New Pathways to Careers and College
Instead of the stand-alone vocational courses into which high school students with lower academic achievement were often channeled, programs that merge CTE, rigorous academic coursework and career exploration opportunities while creating clear pathways are gaining momentum. A report by MDRC describes some of the most prominent of these “pathway” models, identifies localities where the approach has gained the most traction, discusses the underlying principles that characterize the most promising programs, and briefly presents the evidence of their potential to make a difference. The report concludes with a set of recommendations for future investment to strengthen and scale such programs.

Promoting Transitions from Early Care and Education to Kindergarten
Transitional practices that support young children and families as they begin their K-12 education can range from offering visits to kindergarten classrooms to facilitating communication between child care providers and kindergarten teachers to aligning school readiness standards and desired outcomes between early education systems and the K-12 system. City leaders and elected officials are well positioned to promote a variety of transitional practices to ensure that more children enter school ready to succeed.  

New Brain Science Shows Poor Kids Have Smaller Brains than Affluent Kids
Neuroscientists who studied the brain scans of nearly 1,100 children and young adults nationwide from ages 3 to 20 found that the surface area of the cerebral cortex was linked to family income. They discovered that the brains of children in families that earned less than $25,000 a year had surface areas 6% smaller than those whose families earned $150,000 or more. The region of the brain in question handles language, memory, spatial skills, and reasoning. The study is part of a new and growing body of research on children’s brain structures that has been made possible by technological advances in magnetic resonance imaging. The new research does not explain possible reasons for the brain differences, which has created concern that the findings may harden stereotypes and give the impression that children who are born into poverty lack the physical capacity to succeed academically.
☆ ☆ ☆
[Check your understanding]
a. In the provided text, substitute "policymakers" for "elected officials" and write out the part that opens with the words containing "Promoting Transitions from" and closes with "ready to succeed.".
b. For each statement, say whether the provided text agrees with it, and quote the words that decide: (i) The MDRC report ends with recommendations for future investment. (ii) The brain study covered children and young adults from ages 3 to 20. (iii) The new brain research explains the reasons for the brain differences.

[Stored data]
☆ ☆ ☆
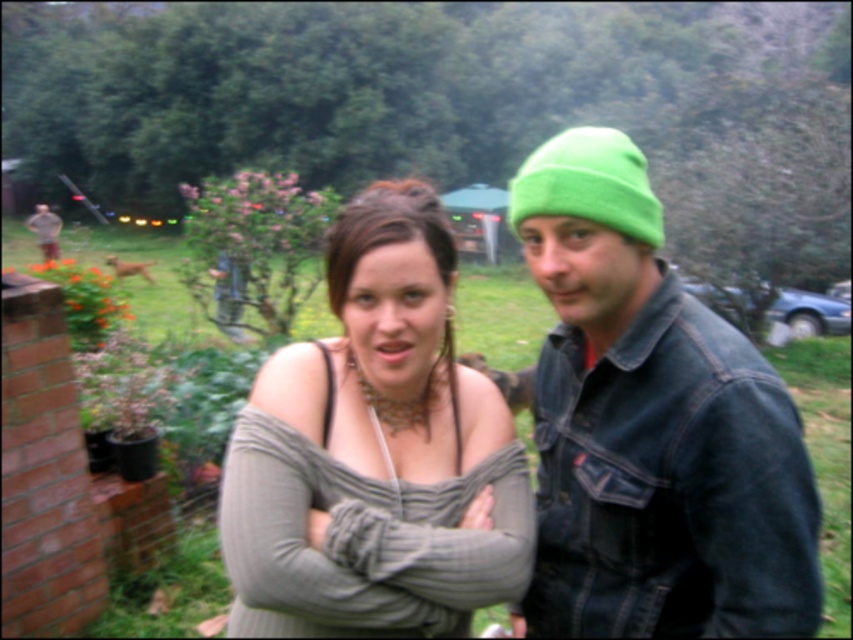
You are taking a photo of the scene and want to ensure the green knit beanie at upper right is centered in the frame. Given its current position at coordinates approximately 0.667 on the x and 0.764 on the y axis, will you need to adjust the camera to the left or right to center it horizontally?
☆ ☆ ☆
[Results of the exercise]
a.
Promoting Transitions from Early Care and Education to Kindergarten
Transitional practices that support young children and families as they begin their K-12 education can range from offering visits to kindergarten classrooms to facilitating communication between child care providers and kindergarten teachers to aligning school readiness standards and desired outcomes between early education systems and the K-12 system. City leaders and policymakers are well positioned to promote a variety of transitional practices to ensure that more children enter school ready to succeed.

b.
(i) Yes: "The report concludes with a set of recommendations for future investment to strengthen and scale such programs."
(ii) Yes: "nearly 1,100 children and young adults nationwide from ages 3 to 20"
(iii) No: "The new research does not explain possible reasons for the brain differences"